> Dataset:
※ ※ ※

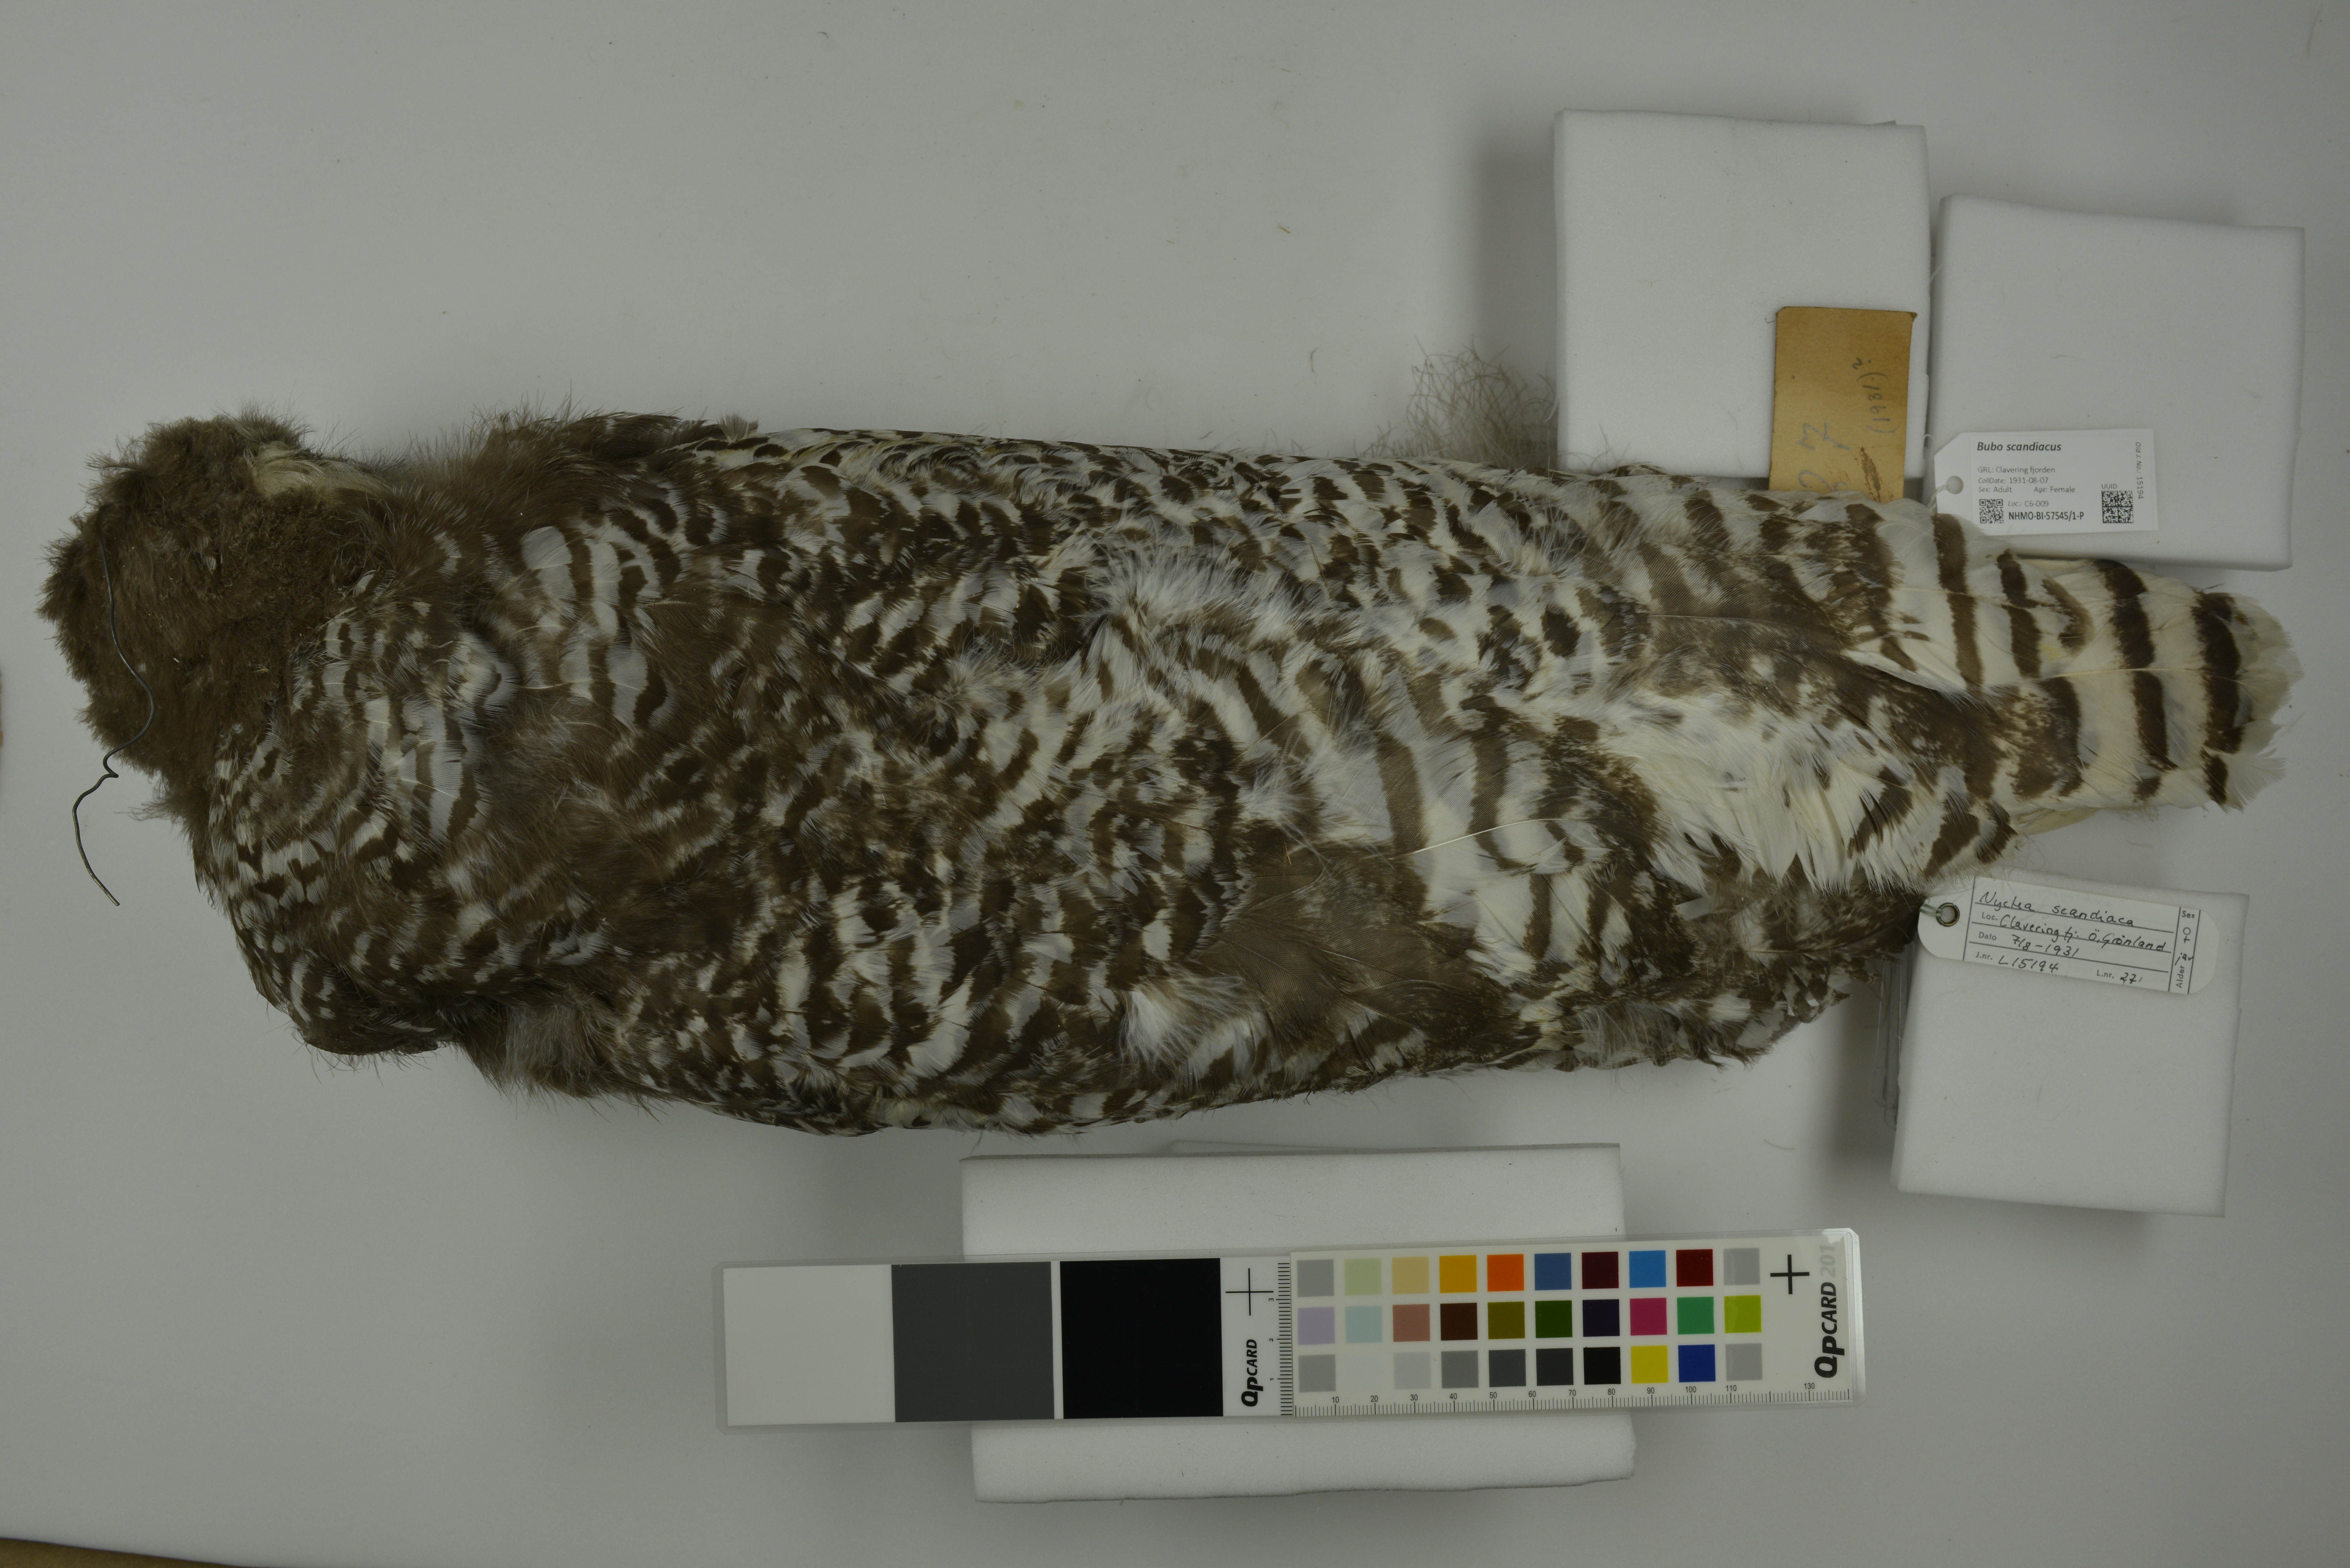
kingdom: Animalia
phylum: Chordata
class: Aves
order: Strigiformes
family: Strigidae
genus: Bubo
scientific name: Bubo scandiacus
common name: Snowy owl
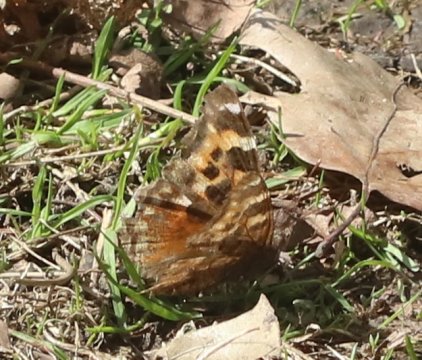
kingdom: Animalia
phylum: Arthropoda
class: Insecta
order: Lepidoptera
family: Nymphalidae
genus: Polygonia
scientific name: Polygonia vaualbum
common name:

※ ※ ※

Convert every line of the material above into a Markdown table with the columns Row and Line, numbering the rows in order and skipping blank lines. Leave out the pictures.

> Exercise result:
| Row | Line |
|---|---|
| 1 | kingdom: Animalia |
| 2 | phylum: Chordata |
| 3 | class: Aves |
| 4 | order: Strigiformes |
| 5 | family: Strigidae |
| 6 | genus: Bubo |
| 7 | scientific name: Bubo scandiacus |
| 8 | common name: Snowy owl |
| 9 | kingdom: Animalia |
| 10 | phylum: Arthropoda |
| 11 | class: Insecta |
| 12 | order: Lepidoptera |
| 13 | family: Nymphalidae |
| 14 | genus: Polygonia |
| 15 | scientific name: Polygonia vaualbum |
| 16 | common name: |